Less dramatic results were seen in the younger age groups. The risk of dementia was similar for those aged 64 or younger with either COVID-19 (or another respiratory infection). There were 640 brain fog cases for those with COVID-19. This was compared to the 550 that occurred in people with different respiratory conditions.

While children were at a lower risk for poor brain outcomes overall than adults, seizures and epilepsy in the first two years after being infected by COVID-19 was twice as high (260 cases out of 10,000) in these children than in those with other respiratory infections. The risk that children will be diagnosed with a psychotic disorder is still low. However, researchers did notice an increase in COVID-19 cases in kids, compared to those who were infected by other respiratory diseases (6.3 per 10,000).

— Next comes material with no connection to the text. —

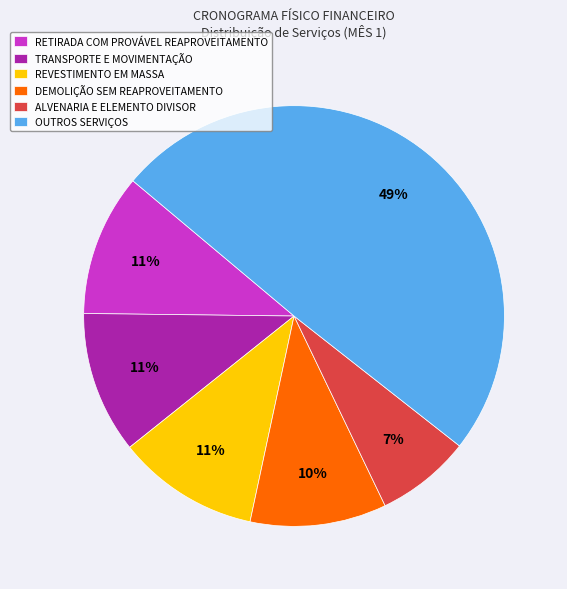

How many slices are in this pie chart?

6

Meanwhile, the risk of anxiety and depression wasn’t any greater for children who had COVID-19 than for those who had other respiratory infections. SARS-CoV-2 infected children showed mood and anxiety disorders that were at their peak. But, they returned to baseline two months later, and the risk for anxiety and depression decreased across all age groups.

“It is good news that the excess of depression and anxiety diagnoses after COVID-19 is short-lived, and that it is not observed in children,” said study author Paul Harrison, a professor in Oxford’s psychiatry department, in a statement. “However, it is worrying that some other disorders, such as dementia and seizures, continue to be more likely diagnosed after COVID-19, even two years later.”